◆ Text under study ◆
:::::

Alan Graf - EVP, CFO
Well, we are adjusting very rapidly.
I will let Dave and Dave both describe what is going on.
It is very good news.
Dave Bronczek - President, CEO
Yes, William.
I mentioned this earlier, but I think it is worth repeating.
Our revenue around the globe excluding acquisitions is growing twice as fast as our expenses are.
As Alan pointed out, we are very fluid on this.
We can ratchet down our expenses in a number of different areas.
We are working on a lot of productivity initiatives.
We are very optimistic about that program going forward for Express.
William Greene - Analyst
And on Ground?
Dave Rebholz - President, CEO
William, this is Dave Rebholz.
Part of the contractor model value is based around this whole issue of volume flexibility.
When contractors contract with FedEx Ground, they assume a level of risk and benefit.
Now, we don't expect volume to go down; but in any different area or under any different circumstances, that directly rolls back to the contractor.
So in fact the contractor has a vested interest to maintain and grow the relationship with the customer, because it is directly impacting them.
So therefore we don't have the normal volatility that happens with a fixed structure.
Having said that, our overhead structure is nominal outside of our capital investments, which we try to time very effectively against this volume growth.
Again we are expecting to continue to grow.
William Greene - Analyst
Okay.
Then just one last question on the Ground yields.
Can you estimate how much of that came from the change to DIM weight?
The growth that is.
Dave Rebholz - President, CEO
At this point, no; in fact I couldn't give you an exact number (multiple speakers).
Alan Graf - EVP, CFO
I'll do that.
It had a positive impact and helped us out on a year-over-year basis.
So did rate increases; and so did higher delivery surcharges; offset somewhat by a little bit of decline in weight.
William Greene - Analyst
Alan, is it safe to say all of those were sort of about the same in terms of percentages?
Or was one a big driver versus the other?
Alan Graf - EVP, CFO
Well, I think that is kind of information that I would like to keep in-house.
William Greene - Analyst
Okay.
Thanks.
Operator
Donald Broughton, A.G.
Edwards.
Donald Broughton - Analyst
Good morning, everybody.
I noticed that the average pounds per package in Express keep going up.
In previous cycles and previous slowdowns usually the average pounds per package fall off a little bit, as people are more reluctant to pay higher express package prices on the more heavy packages.
Why -- the slowdown in the economy happening and yet your revenue -- your pounds per package keeps going up in Express?
What is driving that today?
Dave Bronczek - President, CEO
Well, let me start off and then I will kick it over to Mike.
This is Dave.
Our International Priority pounds of course keep going up; and of course that is -- we are focused very heavily on certain segments of the market.
Of course in the United States it would be the bigger boxes, and that has been a lot of our strategy for the last several years.
So, yes, you are right.
But a lot of it has been driven by our International Priority package weight growing.
Donald Broughton - Analyst
Fair enough.
Great.
Thanks, gentlemen.
Operator
Edward Wolfe, Bear Stearns.
Edward Wolfe - Analyst
Thanks.
I hate to beat a dead horse, but just more clarification on the guidance.
I don't think the issue, at least for me, is that you are taking guidance down.
You said you expect the economy is not great.
What I am surprised is you reported earnings that is up 3% year-over-year this quarter.
You have given guidance at the midrange next quarter that is down 11%.

:::::

Saved entries:

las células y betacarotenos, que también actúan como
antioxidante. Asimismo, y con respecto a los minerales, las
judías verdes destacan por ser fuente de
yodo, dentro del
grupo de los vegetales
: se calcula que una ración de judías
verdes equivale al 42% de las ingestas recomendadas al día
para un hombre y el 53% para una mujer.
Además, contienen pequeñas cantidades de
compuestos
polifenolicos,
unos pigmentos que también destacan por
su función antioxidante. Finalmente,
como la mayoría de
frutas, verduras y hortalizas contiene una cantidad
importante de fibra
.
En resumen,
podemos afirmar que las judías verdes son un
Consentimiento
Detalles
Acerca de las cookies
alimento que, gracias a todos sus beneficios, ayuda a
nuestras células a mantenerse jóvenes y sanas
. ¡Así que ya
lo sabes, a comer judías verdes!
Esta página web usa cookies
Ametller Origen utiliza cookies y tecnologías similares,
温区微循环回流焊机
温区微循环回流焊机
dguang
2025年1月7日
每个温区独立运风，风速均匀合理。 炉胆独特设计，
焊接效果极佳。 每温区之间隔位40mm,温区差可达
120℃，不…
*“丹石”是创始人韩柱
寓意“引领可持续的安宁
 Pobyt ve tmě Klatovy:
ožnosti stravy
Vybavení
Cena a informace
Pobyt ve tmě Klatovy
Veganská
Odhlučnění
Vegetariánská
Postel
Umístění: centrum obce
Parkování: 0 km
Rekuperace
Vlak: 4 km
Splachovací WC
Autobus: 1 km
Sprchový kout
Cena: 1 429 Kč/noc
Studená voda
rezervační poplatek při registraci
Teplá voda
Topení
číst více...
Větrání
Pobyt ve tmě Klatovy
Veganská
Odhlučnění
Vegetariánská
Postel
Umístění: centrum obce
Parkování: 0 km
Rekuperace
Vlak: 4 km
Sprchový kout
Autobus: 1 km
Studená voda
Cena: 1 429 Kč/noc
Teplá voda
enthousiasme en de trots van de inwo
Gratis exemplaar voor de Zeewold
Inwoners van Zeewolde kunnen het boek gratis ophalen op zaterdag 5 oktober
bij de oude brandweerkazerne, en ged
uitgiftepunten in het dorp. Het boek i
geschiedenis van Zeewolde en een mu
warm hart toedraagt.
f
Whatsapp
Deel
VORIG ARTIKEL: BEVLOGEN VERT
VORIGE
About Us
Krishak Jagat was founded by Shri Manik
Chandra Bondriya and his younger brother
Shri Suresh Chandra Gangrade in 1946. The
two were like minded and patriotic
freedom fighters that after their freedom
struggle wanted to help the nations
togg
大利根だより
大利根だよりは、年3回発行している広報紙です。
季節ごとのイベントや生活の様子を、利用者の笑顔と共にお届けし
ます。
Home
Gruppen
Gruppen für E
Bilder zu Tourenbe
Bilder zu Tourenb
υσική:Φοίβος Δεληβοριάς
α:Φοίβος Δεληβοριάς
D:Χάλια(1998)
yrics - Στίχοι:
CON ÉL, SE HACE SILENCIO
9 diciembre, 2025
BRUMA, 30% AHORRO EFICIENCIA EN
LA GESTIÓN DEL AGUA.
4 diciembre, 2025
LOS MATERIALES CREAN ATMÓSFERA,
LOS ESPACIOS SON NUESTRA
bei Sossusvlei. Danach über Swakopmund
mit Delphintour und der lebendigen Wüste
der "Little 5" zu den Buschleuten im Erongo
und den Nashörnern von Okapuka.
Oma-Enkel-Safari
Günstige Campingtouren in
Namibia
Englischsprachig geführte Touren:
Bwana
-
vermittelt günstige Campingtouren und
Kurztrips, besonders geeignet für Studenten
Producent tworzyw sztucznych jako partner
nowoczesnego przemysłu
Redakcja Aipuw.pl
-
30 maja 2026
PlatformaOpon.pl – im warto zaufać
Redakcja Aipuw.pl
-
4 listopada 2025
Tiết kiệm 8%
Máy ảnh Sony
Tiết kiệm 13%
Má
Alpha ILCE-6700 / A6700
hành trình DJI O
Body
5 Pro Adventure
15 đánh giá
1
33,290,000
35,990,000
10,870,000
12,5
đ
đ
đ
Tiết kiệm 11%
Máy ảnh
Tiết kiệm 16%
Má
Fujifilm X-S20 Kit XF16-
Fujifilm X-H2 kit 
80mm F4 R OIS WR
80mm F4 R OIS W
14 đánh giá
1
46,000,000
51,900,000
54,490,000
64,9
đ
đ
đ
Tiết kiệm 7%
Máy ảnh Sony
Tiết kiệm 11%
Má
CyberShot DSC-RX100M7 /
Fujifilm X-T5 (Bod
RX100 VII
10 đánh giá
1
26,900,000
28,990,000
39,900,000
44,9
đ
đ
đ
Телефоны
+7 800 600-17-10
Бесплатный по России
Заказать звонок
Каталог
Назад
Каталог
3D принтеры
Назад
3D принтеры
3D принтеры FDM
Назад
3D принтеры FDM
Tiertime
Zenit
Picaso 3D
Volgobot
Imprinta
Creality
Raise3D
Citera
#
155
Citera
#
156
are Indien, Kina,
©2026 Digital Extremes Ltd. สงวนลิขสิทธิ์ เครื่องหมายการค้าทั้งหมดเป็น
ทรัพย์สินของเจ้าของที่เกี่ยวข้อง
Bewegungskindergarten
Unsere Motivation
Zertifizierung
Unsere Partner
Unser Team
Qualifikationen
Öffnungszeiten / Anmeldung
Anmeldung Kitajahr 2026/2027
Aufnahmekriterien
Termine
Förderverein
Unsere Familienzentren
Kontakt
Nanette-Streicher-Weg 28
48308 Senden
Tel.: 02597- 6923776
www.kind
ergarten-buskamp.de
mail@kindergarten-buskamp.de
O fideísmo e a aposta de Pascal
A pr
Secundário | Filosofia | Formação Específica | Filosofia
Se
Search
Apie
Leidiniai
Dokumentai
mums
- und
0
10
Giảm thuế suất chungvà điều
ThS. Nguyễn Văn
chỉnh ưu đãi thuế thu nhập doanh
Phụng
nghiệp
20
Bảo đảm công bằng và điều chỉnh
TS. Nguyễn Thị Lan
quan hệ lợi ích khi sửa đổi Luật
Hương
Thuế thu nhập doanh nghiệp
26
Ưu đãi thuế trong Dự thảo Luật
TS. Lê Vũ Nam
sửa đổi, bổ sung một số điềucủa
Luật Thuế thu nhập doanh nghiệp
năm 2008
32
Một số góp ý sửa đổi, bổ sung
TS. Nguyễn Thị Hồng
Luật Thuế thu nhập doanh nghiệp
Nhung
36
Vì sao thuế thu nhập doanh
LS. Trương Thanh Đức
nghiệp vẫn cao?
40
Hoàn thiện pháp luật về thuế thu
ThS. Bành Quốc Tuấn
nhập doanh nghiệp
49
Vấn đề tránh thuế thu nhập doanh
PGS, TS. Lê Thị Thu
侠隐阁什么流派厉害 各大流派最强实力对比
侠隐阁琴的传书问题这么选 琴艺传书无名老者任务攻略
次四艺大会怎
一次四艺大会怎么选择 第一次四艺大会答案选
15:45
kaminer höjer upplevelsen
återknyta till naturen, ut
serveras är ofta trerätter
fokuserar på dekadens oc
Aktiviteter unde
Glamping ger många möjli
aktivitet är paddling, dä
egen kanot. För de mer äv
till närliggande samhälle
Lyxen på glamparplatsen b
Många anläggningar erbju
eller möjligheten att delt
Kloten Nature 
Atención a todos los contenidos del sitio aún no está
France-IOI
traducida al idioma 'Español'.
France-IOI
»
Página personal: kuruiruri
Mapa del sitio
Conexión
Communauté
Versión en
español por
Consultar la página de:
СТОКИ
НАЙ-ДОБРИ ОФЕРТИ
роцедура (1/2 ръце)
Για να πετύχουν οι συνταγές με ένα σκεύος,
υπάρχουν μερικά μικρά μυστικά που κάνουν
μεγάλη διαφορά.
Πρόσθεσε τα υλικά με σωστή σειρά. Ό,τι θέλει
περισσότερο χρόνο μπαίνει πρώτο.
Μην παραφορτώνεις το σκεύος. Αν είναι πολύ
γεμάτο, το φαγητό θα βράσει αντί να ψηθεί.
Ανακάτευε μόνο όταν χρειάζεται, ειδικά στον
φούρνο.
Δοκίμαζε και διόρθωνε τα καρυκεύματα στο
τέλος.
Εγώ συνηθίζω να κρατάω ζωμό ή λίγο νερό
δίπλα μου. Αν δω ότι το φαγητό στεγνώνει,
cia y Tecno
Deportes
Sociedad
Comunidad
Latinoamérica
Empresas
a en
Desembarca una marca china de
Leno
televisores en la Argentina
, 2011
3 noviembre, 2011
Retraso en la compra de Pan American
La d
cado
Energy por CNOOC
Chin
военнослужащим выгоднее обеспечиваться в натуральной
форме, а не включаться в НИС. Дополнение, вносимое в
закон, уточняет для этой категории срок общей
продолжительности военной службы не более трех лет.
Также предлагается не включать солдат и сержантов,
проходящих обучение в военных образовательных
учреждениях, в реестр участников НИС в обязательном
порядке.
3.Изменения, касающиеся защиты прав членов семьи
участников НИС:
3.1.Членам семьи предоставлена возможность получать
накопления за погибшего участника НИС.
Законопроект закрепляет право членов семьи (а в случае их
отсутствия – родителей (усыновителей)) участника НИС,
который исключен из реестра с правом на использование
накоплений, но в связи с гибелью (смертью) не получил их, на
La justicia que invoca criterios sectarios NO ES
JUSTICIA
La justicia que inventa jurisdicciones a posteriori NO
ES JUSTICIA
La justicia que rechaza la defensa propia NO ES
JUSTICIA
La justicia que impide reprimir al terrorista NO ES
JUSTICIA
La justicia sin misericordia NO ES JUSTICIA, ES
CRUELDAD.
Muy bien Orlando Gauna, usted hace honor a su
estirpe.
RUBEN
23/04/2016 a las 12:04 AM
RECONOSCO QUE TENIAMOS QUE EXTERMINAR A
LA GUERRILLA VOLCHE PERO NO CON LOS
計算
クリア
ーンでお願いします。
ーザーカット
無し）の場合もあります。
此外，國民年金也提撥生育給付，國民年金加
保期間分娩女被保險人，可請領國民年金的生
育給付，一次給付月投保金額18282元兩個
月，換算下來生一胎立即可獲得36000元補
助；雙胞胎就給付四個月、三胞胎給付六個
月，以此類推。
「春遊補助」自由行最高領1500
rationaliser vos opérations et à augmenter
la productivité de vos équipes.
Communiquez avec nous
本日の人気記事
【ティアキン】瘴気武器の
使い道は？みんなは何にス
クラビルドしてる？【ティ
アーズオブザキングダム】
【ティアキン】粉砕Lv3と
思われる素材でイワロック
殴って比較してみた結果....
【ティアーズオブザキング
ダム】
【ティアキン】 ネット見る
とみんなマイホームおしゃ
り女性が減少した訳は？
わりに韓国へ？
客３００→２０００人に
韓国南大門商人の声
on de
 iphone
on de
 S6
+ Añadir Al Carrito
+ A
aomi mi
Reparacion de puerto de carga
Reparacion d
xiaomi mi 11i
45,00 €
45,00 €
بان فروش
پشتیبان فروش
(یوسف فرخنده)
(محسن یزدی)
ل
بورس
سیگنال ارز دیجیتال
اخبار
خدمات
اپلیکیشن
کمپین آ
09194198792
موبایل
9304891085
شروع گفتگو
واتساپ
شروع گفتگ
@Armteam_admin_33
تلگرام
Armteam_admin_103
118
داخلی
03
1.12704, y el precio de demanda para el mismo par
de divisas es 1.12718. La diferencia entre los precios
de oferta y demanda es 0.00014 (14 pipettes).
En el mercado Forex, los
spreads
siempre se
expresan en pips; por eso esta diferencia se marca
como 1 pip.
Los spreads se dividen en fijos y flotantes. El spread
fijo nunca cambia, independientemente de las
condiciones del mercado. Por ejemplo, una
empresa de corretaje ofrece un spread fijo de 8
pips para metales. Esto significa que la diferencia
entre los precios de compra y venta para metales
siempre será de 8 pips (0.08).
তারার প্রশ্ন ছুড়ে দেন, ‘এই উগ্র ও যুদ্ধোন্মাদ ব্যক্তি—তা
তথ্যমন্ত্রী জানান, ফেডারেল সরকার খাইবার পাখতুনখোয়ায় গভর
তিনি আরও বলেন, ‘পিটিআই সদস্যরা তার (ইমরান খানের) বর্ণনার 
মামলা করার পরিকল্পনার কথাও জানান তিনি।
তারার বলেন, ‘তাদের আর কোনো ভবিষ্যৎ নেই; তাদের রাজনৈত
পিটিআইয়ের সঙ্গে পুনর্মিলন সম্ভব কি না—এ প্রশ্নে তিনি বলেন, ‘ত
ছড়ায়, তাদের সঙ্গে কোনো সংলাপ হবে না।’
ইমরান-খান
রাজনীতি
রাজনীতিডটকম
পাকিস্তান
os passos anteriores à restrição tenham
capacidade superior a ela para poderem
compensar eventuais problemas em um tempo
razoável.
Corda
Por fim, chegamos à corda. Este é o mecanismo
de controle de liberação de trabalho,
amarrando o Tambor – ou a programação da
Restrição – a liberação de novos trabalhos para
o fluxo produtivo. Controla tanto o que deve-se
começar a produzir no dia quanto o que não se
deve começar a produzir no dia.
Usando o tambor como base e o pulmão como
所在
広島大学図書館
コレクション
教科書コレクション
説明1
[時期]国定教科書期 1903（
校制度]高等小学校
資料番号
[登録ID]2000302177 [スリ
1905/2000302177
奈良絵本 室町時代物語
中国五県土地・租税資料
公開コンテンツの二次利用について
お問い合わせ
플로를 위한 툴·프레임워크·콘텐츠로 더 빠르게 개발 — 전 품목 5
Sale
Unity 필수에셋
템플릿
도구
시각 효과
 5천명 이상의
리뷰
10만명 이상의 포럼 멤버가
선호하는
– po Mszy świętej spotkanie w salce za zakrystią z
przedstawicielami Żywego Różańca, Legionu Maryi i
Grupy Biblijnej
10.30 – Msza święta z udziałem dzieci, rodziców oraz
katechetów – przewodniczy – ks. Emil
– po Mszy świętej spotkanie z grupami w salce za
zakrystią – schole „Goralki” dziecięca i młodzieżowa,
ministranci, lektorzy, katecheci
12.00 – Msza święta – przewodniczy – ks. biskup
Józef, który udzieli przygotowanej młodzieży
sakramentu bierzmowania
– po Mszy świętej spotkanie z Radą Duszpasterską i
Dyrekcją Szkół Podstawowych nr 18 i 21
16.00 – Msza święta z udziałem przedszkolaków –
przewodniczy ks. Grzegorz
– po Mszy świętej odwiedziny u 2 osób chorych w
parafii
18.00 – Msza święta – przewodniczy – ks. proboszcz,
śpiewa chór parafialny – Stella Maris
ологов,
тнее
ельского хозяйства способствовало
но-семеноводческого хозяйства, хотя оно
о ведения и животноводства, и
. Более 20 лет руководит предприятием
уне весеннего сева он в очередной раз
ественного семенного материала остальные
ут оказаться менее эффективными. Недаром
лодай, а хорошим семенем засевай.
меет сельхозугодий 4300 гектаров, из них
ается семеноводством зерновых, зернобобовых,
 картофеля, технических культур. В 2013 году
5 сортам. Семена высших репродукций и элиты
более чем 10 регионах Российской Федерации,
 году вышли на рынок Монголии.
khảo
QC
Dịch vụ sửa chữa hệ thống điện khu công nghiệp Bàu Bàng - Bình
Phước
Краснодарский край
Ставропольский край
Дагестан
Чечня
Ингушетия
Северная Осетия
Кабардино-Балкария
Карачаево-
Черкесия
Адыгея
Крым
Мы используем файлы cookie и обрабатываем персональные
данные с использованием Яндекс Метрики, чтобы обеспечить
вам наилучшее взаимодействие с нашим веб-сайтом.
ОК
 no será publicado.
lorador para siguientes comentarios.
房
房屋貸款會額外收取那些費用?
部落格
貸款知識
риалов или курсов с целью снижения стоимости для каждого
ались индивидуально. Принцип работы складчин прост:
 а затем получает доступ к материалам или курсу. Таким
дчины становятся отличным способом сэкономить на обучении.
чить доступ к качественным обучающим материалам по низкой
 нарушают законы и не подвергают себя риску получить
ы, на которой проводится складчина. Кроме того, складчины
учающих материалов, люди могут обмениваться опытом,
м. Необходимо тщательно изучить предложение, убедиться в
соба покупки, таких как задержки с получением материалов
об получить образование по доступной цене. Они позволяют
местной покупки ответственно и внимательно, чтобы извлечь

:::::

◆ Written task ◆
In the transcript, turn Dave Rebholz's reply that begins "William, this is Dave Rebholz." into a short bulleted list that keeps its main facts.

◆ Answer to this problem ◆
- Part of the contractor model's value rests on volume flexibility.
- Contractors with FedEx Ground take on a level of risk and benefit, and any change in volume rolls back directly to them.
- Contractors therefore have a vested interest in keeping and growing the customer relationship.
- As a result, Ground avoids the normal volatility of a fixed structure.
- Overhead is nominal apart from capital investments, which are timed against volume growth.
- Volume is not expected to fall, and continued growth is expected.